### ABOUT THIS TASK
From the entries below, copy exactly the lines from the one that contains "64,915 | (7,264) |" through the one that contains "FTE | 1 | 1", both included, and only those.

** MATERIAL TO PROCESS follows **

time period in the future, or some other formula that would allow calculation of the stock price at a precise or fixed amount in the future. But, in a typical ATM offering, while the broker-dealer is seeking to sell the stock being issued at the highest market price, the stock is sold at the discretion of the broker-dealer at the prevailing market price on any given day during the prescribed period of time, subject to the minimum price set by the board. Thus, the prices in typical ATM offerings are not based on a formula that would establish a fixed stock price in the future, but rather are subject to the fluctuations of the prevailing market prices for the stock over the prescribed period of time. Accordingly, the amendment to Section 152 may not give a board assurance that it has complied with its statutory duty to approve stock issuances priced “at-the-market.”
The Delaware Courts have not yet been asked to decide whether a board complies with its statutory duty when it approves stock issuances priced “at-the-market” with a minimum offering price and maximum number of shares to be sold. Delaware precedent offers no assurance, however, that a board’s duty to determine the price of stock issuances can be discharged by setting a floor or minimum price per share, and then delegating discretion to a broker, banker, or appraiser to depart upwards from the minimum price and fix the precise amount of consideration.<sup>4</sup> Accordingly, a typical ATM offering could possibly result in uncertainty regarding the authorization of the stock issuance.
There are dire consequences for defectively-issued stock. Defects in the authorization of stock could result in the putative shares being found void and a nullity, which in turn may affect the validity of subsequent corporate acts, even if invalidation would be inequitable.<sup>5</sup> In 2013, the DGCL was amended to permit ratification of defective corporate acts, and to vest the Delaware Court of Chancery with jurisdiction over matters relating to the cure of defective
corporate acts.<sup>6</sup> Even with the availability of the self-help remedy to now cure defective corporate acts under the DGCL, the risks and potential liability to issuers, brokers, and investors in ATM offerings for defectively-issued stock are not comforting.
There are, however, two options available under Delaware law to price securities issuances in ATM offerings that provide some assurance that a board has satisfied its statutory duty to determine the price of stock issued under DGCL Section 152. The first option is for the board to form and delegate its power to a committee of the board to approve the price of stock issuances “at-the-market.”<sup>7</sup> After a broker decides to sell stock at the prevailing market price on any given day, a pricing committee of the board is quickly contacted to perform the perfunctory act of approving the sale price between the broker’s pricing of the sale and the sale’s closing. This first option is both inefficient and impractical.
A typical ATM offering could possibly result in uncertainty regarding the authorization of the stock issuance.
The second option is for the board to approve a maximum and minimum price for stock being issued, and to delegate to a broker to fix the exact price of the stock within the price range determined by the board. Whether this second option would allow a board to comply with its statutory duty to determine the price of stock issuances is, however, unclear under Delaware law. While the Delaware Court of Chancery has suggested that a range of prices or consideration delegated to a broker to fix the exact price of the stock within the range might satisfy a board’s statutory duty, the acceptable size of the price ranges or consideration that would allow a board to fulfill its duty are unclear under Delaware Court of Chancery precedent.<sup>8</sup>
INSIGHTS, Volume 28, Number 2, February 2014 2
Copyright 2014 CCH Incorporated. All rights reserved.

** End of MATERIAL TO PROCESS **
** MATERIAL TO PROCESS follows **

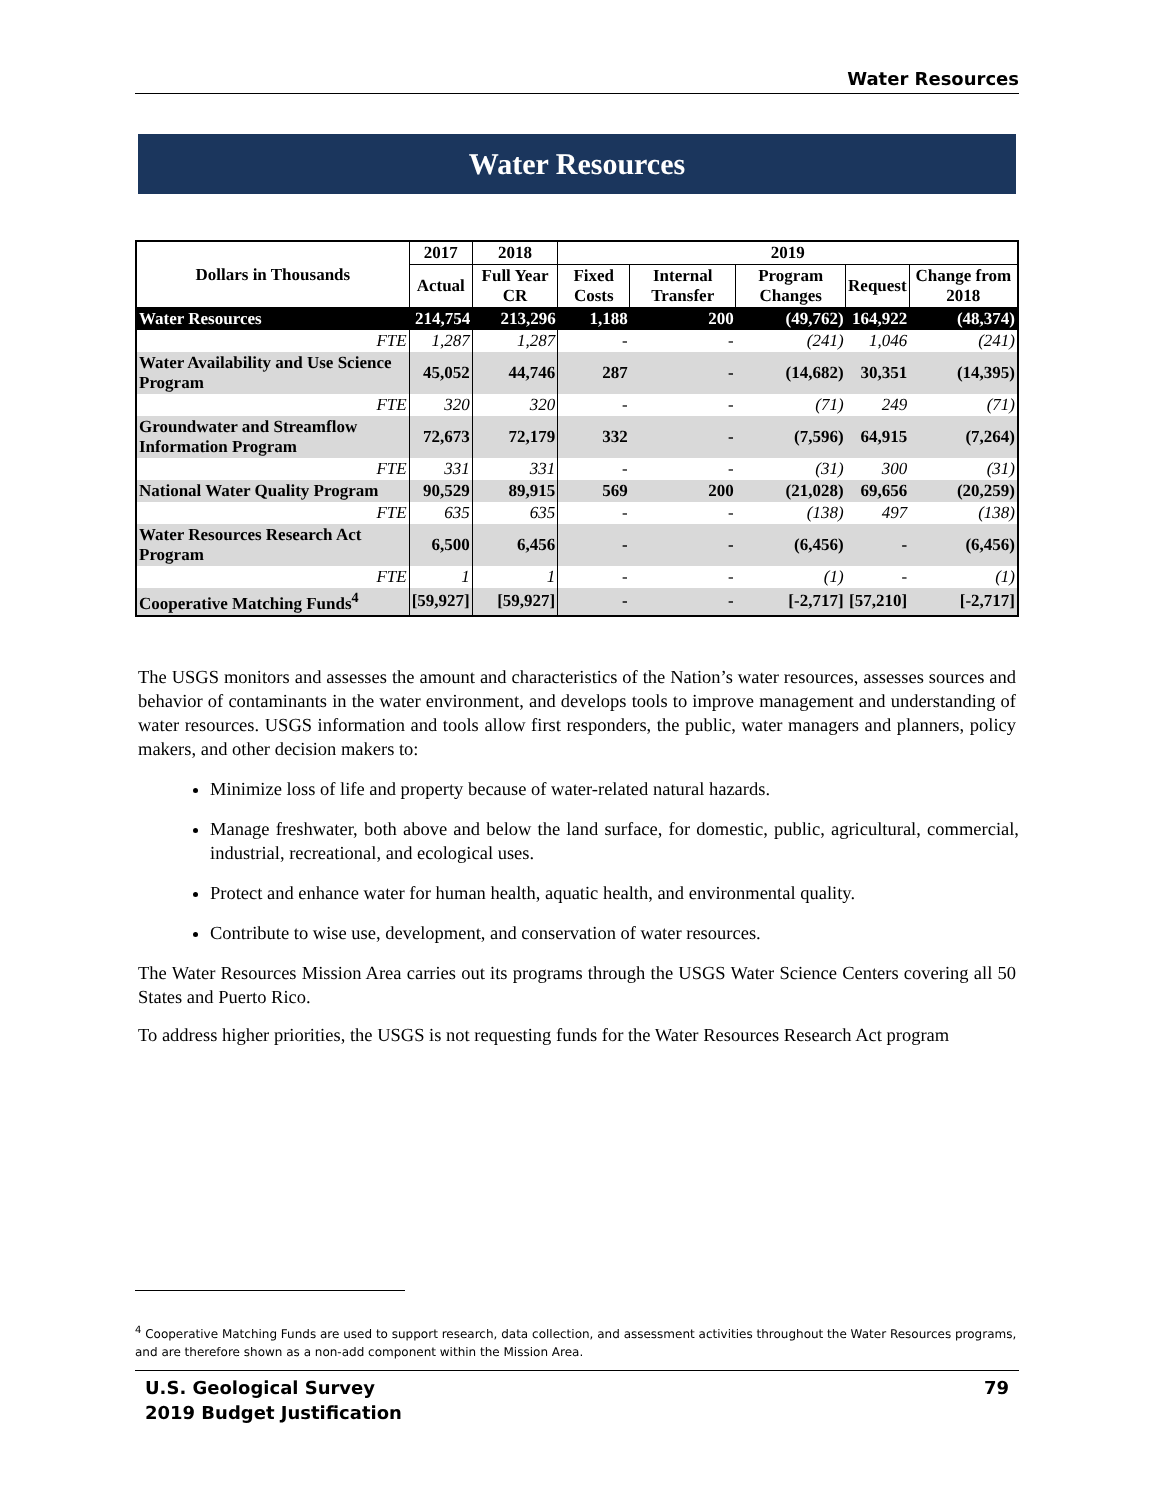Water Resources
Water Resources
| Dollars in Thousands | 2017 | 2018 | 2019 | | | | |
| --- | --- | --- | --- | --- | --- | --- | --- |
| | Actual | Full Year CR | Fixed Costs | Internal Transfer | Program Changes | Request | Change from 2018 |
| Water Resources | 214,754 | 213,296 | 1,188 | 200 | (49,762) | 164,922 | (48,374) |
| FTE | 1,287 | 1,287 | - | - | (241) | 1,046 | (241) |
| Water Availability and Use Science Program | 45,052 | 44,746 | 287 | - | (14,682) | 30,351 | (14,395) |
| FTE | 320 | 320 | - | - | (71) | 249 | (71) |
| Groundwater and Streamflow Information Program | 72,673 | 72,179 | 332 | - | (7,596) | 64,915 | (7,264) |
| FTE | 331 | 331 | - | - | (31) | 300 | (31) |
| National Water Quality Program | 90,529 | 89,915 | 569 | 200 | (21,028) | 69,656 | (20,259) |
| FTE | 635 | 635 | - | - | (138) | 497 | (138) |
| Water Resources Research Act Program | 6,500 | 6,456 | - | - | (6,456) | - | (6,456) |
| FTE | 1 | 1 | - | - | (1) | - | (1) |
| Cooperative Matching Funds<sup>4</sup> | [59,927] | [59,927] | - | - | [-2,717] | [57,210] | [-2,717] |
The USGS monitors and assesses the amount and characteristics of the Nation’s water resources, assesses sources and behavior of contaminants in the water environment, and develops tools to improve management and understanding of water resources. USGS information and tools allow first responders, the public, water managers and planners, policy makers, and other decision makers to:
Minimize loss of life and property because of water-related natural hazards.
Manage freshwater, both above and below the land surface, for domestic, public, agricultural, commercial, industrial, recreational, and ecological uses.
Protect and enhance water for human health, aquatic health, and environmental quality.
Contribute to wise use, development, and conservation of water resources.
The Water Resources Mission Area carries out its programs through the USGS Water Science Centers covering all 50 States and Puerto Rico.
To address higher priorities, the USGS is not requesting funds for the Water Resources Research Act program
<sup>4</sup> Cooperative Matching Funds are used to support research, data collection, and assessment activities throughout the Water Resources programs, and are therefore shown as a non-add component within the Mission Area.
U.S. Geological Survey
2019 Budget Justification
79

** End of MATERIAL TO PROCESS **

### EXERCISE OUTPUT
| Groundwater and Streamflow Information Program | 72,673 | 72,179 | 332 | - | (7,596) | 64,915 | (7,264) |
| FTE | 331 | 331 | - | - | (31) | 300 | (31) |
| National Water Quality Program | 90,529 | 89,915 | 569 | 200 | (21,028) | 69,656 | (20,259) |
| FTE | 635 | 635 | - | - | (138) | 497 | (138) |
| Water Resources Research Act Program | 6,500 | 6,456 | - | - | (6,456) | - | (6,456) |
| FTE | 1 | 1 | - | - | (1) | - | (1) |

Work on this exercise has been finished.